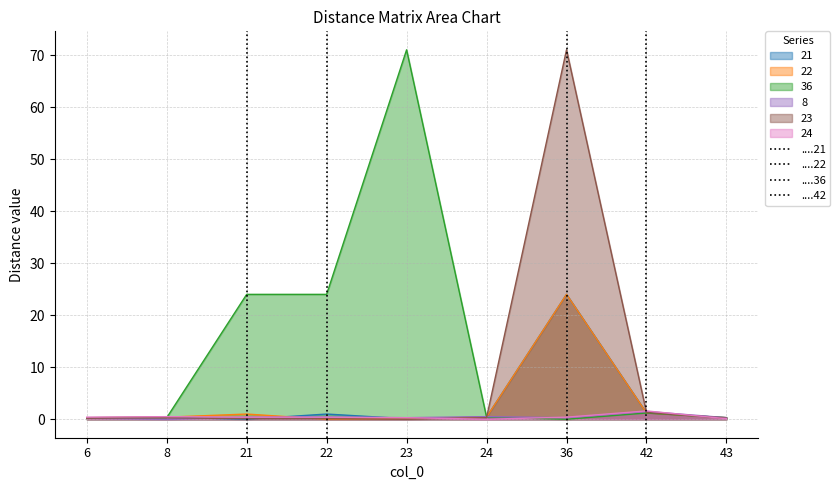

The 24 series shows 0.5 at 8. True or false?

True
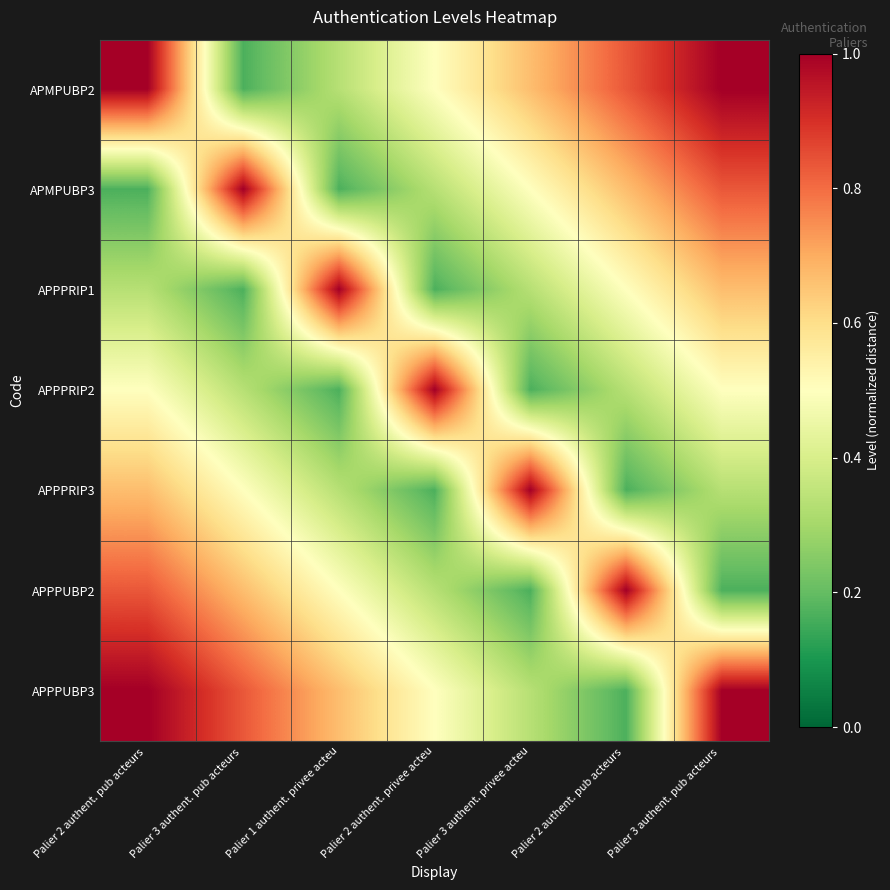

Between Palier 3 authent. pub acteurs  and Palier 2 authent. pub acteurs , which is larger?

Palier 2 authent. pub acteurs 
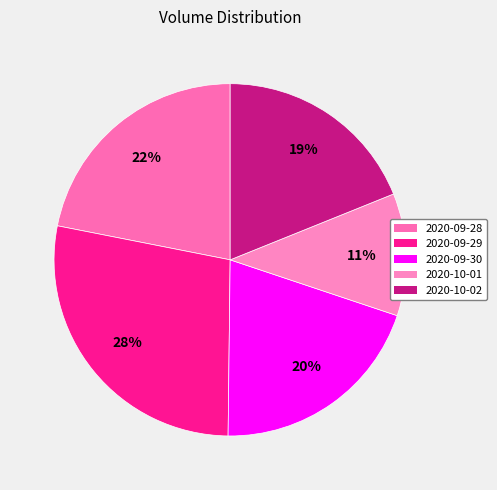

Is there any slice that represents more than half of the pie?

No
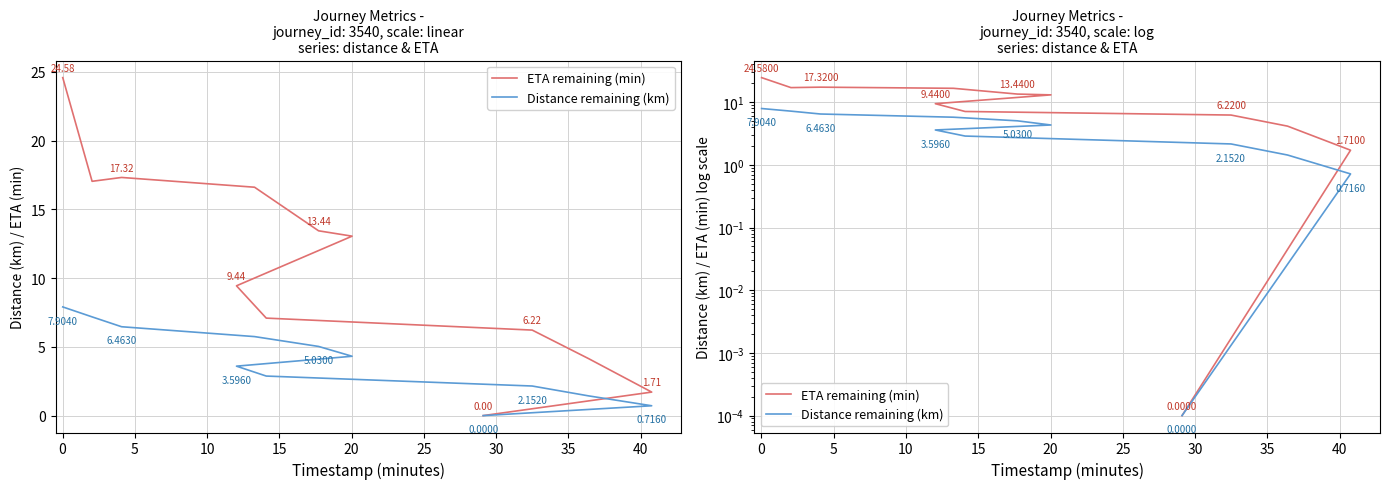

True or false: ETA remaining (min) and Distance remaining (km) intersect in this chart.

False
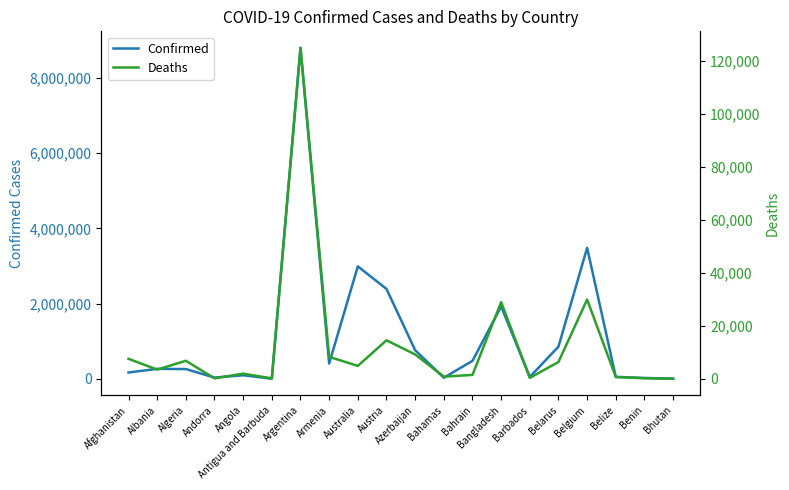

At which category does Confirmed reach its first local peak?

Albania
============================================================
**Exercise prompt:** Pick out every line in the rows above that contains the string "Palier", and copy each one in full. Count only matches with the same capitalization.

**Response below:**
Between Palier 3 authent. pub acteurs  and Palier 2 authent. pub acteurs , which is larger?
Palier 2 authent. pub acteurs 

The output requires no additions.